The aftermath of creating illuminations
The aftermath of creating illuminations: The ensemble reflects.

As all of the illuminations took place alongside the retelling, the thread of story never faltered. The stable through-line of our existentialist King Lear allowed for the illuminations to wander off into unknown territories.

I left the experience feeling like our gathering generated a beautiful series of attempts, choices, and studies in character and presence.

A Report From Rehearsal: The Chair Game

(This post is by Amelia Couderc, BMC class of 2016.)

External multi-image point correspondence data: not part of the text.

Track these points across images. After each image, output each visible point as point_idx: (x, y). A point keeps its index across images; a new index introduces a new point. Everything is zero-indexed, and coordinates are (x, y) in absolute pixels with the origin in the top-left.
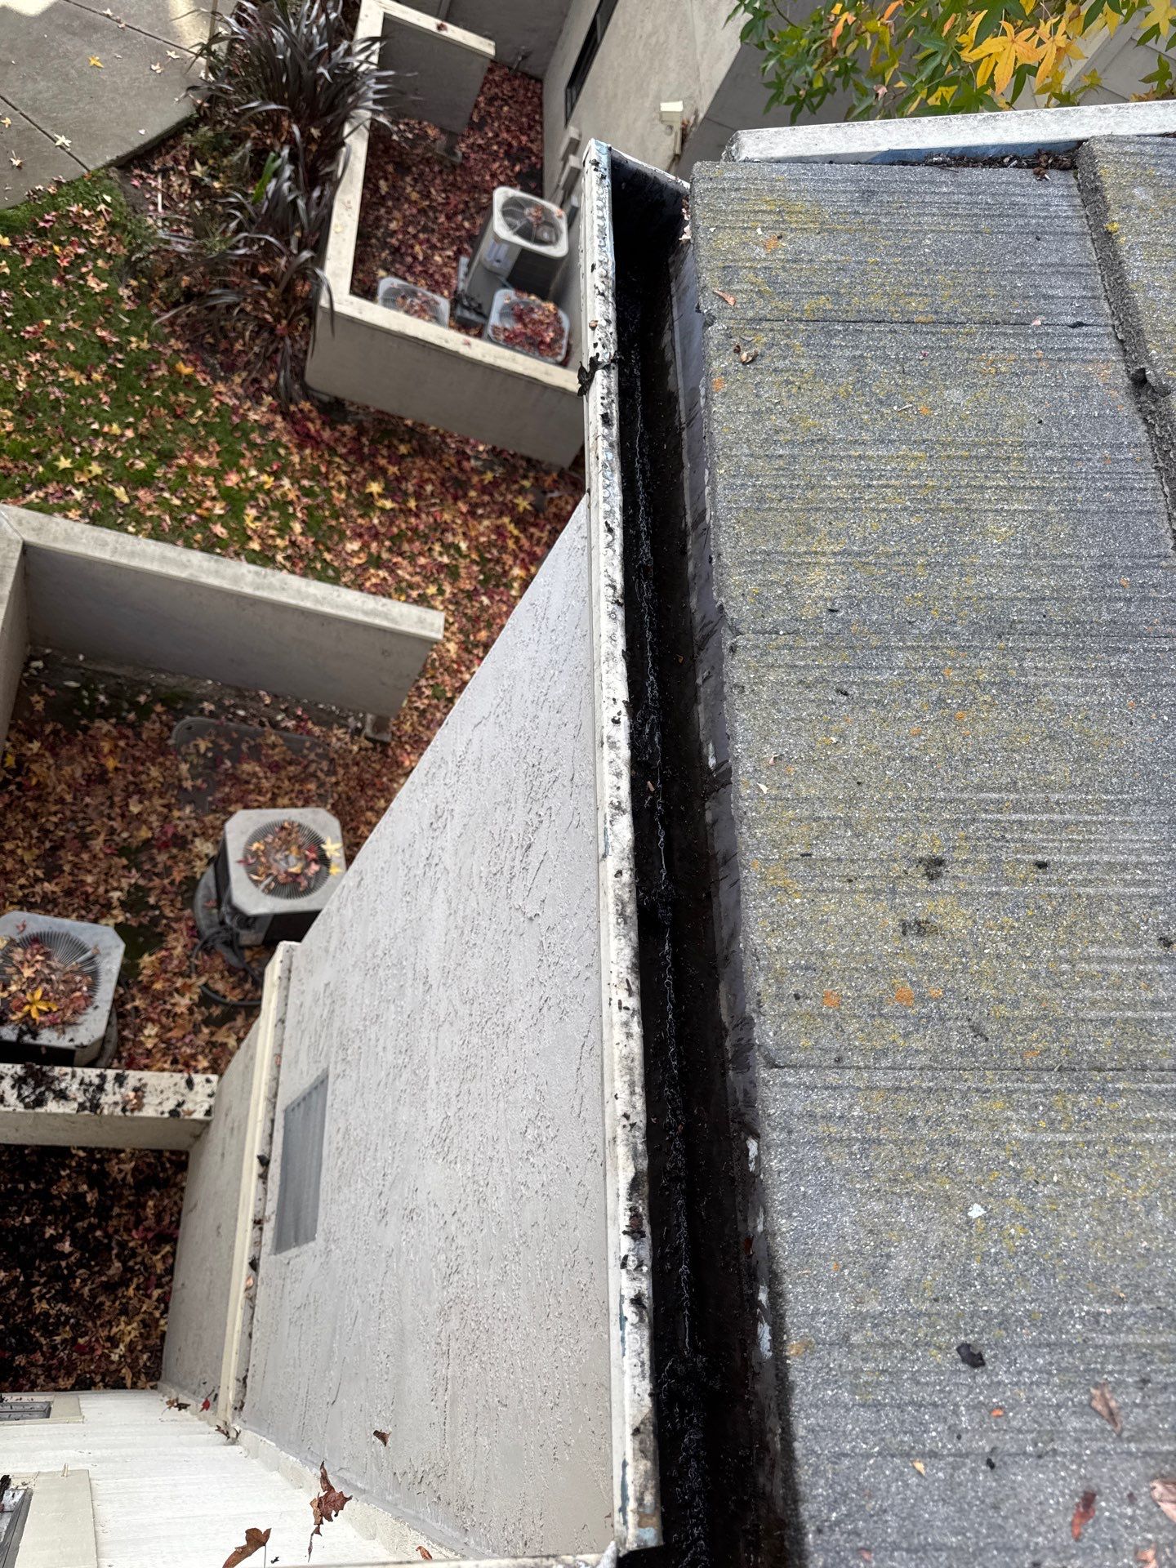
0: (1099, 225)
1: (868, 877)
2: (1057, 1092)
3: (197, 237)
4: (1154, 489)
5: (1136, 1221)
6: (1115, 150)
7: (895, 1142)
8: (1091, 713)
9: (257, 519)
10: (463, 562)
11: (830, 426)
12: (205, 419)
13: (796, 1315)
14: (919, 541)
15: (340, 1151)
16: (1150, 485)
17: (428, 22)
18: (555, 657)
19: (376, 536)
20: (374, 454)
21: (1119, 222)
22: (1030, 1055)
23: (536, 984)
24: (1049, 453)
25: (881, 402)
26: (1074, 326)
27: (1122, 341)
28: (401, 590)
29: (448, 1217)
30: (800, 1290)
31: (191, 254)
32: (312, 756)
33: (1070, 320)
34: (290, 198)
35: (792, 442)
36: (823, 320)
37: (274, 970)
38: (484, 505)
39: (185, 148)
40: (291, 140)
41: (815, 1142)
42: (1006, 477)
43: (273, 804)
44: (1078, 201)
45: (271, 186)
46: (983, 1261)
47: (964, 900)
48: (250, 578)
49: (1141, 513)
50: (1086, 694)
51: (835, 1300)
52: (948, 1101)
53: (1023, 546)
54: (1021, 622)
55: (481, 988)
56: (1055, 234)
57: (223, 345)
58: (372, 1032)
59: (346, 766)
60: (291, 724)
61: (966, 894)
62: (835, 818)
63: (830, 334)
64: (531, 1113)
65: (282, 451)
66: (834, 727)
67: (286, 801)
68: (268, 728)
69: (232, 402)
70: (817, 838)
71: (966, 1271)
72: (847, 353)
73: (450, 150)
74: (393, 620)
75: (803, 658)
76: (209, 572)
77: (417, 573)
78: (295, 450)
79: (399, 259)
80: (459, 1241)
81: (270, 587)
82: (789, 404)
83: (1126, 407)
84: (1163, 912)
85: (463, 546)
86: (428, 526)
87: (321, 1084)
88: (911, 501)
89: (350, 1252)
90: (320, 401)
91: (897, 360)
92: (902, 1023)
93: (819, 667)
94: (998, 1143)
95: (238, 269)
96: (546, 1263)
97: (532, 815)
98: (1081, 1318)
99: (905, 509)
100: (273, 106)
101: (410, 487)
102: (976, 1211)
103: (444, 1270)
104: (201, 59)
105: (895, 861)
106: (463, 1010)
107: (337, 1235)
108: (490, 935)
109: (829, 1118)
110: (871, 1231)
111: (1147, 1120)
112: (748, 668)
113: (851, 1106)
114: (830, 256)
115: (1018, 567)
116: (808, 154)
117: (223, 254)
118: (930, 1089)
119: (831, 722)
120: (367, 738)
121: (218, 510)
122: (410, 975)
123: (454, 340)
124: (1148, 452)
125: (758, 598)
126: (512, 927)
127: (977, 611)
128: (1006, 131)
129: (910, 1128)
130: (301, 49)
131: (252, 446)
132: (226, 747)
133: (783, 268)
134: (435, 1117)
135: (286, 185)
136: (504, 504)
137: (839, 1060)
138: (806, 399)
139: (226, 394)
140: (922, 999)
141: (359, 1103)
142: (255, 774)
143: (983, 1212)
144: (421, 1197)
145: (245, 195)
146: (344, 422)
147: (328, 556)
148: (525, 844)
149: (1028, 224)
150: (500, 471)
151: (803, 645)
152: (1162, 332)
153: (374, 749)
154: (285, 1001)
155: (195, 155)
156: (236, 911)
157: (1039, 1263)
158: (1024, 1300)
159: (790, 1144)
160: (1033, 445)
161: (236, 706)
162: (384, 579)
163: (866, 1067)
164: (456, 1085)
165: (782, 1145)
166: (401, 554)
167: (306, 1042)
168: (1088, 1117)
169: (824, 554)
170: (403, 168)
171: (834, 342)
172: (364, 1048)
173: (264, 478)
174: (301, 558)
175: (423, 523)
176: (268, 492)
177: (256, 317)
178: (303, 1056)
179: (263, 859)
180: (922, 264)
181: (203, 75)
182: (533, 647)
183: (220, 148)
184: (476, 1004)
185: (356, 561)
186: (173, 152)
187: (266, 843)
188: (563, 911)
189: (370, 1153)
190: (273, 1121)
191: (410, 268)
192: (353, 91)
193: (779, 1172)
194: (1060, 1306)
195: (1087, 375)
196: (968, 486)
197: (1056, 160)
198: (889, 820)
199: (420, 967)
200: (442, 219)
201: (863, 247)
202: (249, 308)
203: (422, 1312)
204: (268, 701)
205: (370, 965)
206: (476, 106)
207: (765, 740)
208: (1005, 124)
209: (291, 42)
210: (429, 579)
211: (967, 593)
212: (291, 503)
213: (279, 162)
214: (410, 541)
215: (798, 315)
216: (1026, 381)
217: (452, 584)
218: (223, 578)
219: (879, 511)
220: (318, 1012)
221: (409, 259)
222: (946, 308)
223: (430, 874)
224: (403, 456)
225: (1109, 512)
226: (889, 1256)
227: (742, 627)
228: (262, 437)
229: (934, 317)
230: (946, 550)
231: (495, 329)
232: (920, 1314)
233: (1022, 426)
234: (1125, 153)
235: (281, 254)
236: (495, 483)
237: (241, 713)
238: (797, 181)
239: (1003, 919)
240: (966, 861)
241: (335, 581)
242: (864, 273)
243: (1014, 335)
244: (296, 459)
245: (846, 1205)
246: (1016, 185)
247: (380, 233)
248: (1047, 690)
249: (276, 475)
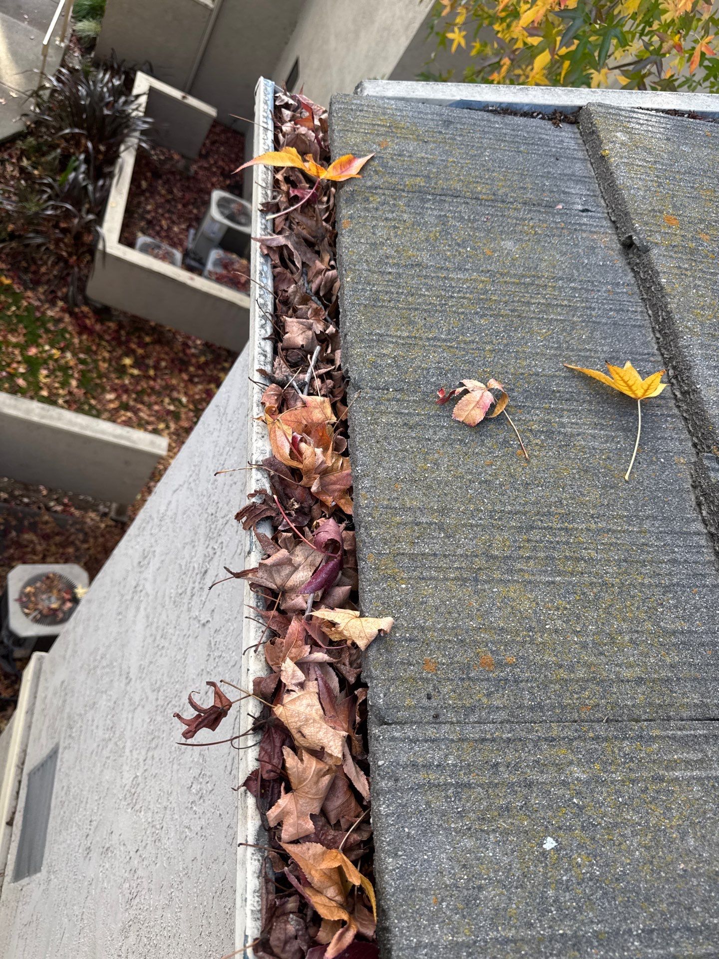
0: (595, 153)
1: (457, 568)
2: (606, 739)
3: (20, 201)
4: (642, 312)
5: (673, 847)
6: (603, 111)
7: (481, 786)
8: (611, 455)
9: (47, 376)
10: (183, 410)
11: (424, 257)
12: (17, 312)
13: (401, 949)
14: (487, 335)
15: (62, 803)
16: (639, 309)
17: (177, 94)
18: (231, 438)
19: (126, 391)
20: (128, 341)
21: (609, 150)
22: (584, 710)
23: (205, 673)
24: (572, 285)
25: (459, 245)
26: (583, 211)
27: (614, 222)
28: (141, 425)
29: (132, 854)
30: (404, 924)
31: (16, 212)
32: (73, 530)
33: (580, 207)
34: (84, 184)
35: (397, 265)
36: (420, 192)
37: (28, 674)
38: (198, 376)
39: (17, 149)
40: (86, 151)
41: (418, 788)
42: (544, 298)
43: (43, 561)
44: (581, 141)
45: (72, 175)
46: (557, 889)
47: (529, 587)
48: (37, 411)
49: (635, 326)
50: (606, 442)
51: (435, 932)
52: (523, 749)
53: (558, 342)
54: (559, 392)
55: (166, 679)
56: (568, 158)
57: (33, 268)
58: (89, 716)
59: (96, 538)
60: (59, 508)
61: (530, 582)
62: (431, 524)
63: (423, 201)
64: (195, 772)
65: (67, 336)
66: (430, 457)
67: (52, 559)
68: (43, 511)
69: (37, 303)
70: (418, 538)
71: (544, 898)
72: (435, 213)
73: (187, 168)
74: (134, 442)
75: (406, 408)
76: (9, 406)
77: (153, 416)
78: (76, 335)
79: (150, 227)
80: (140, 873)
81: (51, 417)
82: (396, 241)
83: (620, 262)
84: (672, 598)
85: (184, 400)
86: (161, 386)
87: (54, 754)
88: (481, 309)
89: (64, 881)
90: (95, 307)
91: (469, 220)
92: (485, 684)
93: (418, 414)
94: (564, 783)
95: (46, 223)
96: (201, 891)
97: (209, 549)
98: (638, 935)
99: (477, 313)
100: (77, 131)
101: (151, 362)
102: (550, 844)
103: (127, 895)
104: (31, 99)
105: (477, 556)
106: (152, 696)
107: (56, 868)
108: (174, 638)
109: (427, 766)
110: (464, 866)
111: (675, 761)
112: (366, 413)
113: (446, 756)
114: (423, 155)
115: (555, 355)
116: (409, 96)
117: (37, 214)
118: (509, 739)
119: (427, 453)
120: (112, 520)
121: (22, 370)
122: (117, 673)
123: (183, 276)
124: (636, 289)
125: (374, 365)
126: (190, 632)
127: (529, 383)
128: (535, 96)
129: (494, 773)
130: (96, 99)
131: (47, 331)
132: (14, 523)
133: (392, 159)
134: (128, 778)
135: (81, 176)
136: (211, 376)
137: (436, 717)
138: (407, 238)
139: (32, 298)
140: (500, 665)
141: (78, 768)
142: (32, 542)
143: (555, 844)
144: (115, 837)
145: (54, 180)
146: (110, 320)
147: (93, 402)
148: (203, 570)
149: (551, 150)
150: (210, 357)
151: (407, 398)
152: (641, 214)
153: (116, 527)
154: (34, 695)
155: (23, 153)
156: (12, 635)
157: (602, 888)
158: (592, 922)
159: (396, 790)
160: (562, 279)
161: (22, 496)
162: (130, 418)
163: (458, 722)
164: (144, 752)
165: (389, 792)
166: (143, 403)
167: (47, 724)
168: (632, 760)
169: (421, 339)
170: (157, 175)
171: (426, 206)
172: (84, 727)
173: (54, 351)
174: (75, 402)
175: (158, 385)
176: (56, 360)
177: (56, 253)
178: (44, 734)
179: (33, 599)
180: (484, 166)
181: (32, 108)
182: (216, 434)
183: (39, 151)
184: (161, 692)
185: (112, 406)
186: (9, 151)
187: (36, 588)
188: (226, 617)
189: (83, 805)
190: (20, 782)
191: (158, 233)
192: (127, 127)
193: (387, 815)
194: (621, 926)
195: (593, 240)
196: (519, 301)
197: (566, 117)
198: (472, 525)
199: (124, 667)
200: (180, 206)
201: (446, 152)
202: (52, 247)
203: (110, 930)
204: (45, 492)
205: (92, 666)
206: (204, 145)
207: (379, 464)
208: (534, 93)
209: (90, 94)
210: (160, 419)
211: (521, 371)
212: (71, 368)
213: (77, 163)
214: (149, 395)
215: (402, 187)
216: (555, 240)
217: (176, 423)
218: (19, 410)
219: (459, 314)
220: (55, 702)
221: (158, 228)
222: (500, 192)
223: (136, 598)
224: (147, 344)
225: (614, 324)
226: (480, 888)
227: (362, 384)
228: (55, 325)
229: (493, 197)
230: (505, 341)
231: (210, 272)
232: (507, 941)
233: (554, 267)
234: (610, 113)
235: (75, 217)
236: (206, 363)
237: (26, 500)
238: (401, 111)
239: (558, 602)
240: (529, 558)
241: (98, 416)
242: (446, 167)
243: (545, 212)
244: (76, 341)
245: (443, 843)
246: (542, 128)
247: (140, 211)
248: (580, 438)
249: (63, 350)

While participating in a workshop with the New International Encounter  theater company at the beginning of the semester, we learned this high energy strategic chair swapping game. From what I remember, the Bryn Mawr students didn’t really catch on to the game in the workshop.
(Well, at least I didn’t catch on.)

Since the workshop, we have taken the game back to Bryn Mawr and worked on our chair swapping skills. I stepped out during rehearsal today to catch a minute or so of the game

(Amy adds: Stay tuned for the fun video Amelia took! I’ll post it below–as soon as I figure out how to get it to work with the blog.)

Here are the basic rules:

One person stands on the perimeter of the chair field, preferably a good distance away from an empty chair in the field. Their goal is to make it to the empty chair moving at a steady pace. The players in the chair field swap chairs so that the person who is “it” doesn’t make it to a chair. Once you stand or lean forward, you can’t sit back down. The game technically has no end, but we usually stop after five-10 minutes.

In order to succeed, you have to let yourself be present and open to perceive the entire space, make snap decisions, take risks, employ ruthless strategy, and control your body.

It’s one of the many games we play to warm ourselves up and get into the mindset of our Lear world.